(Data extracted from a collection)
- - - - -
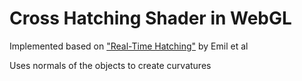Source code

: # Cross Hatching Shader in WebGL
Implemented based on ["Real-Time Hatching"](http://dl.acm.org/citation.cfm?id=383328) by Emil et al

Uses normals of the objects to create curvatures
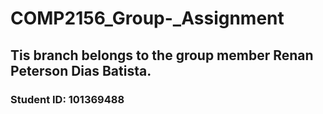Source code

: # COMP2156_Group-_Assignment
## Tis branch belongs to the group member Renan Peterson Dias Batista.
### Student ID: 101369488
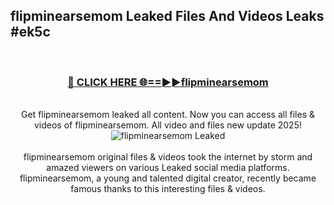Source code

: ## flipminearsemom Leaked Files And Videos Leaks #ek5c
<br>
<div align="center">
<h3><a href="https://watchclip.my.id/flipminearsemom" rel="nofollow">🔴 CLICK HERE 🌐==►►flipminearsemom</a></h3>
<br>
Get flipminearsemom leaked all content. Now you can access all files & videos of flipminearsemom. All video and files new update 2025!
<br>
<a href="https://watchclip.my.id/flipminearsemom" rel="nofollow" data-target="animated-image.originalLink"><img src="https://i.ibb.co.com/WyWwxjT/player-gif2.gif" alt="flipminearsemom Leaked" style="max-width: 100%; display: inline-block;" data-target="animated-image.originalImage"></a>
<br><br>
flipminearsemom original files & videos took the internet by storm and amazed viewers on various Leaked social media platforms. flipminearsemom, a young and talented digital creator, recently became famous thanks to this interesting files & videos.
</div>
<br>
- - - - -
Which of the lines above hold the word "Hatching"? Copy each one.

• [Exercise response]:
: # Cross Hatching Shader in WebGL
Implemented based on ["Real-Time Hatching"](http://dl.acm.org/citation.cfm?id=383328) by Emil et al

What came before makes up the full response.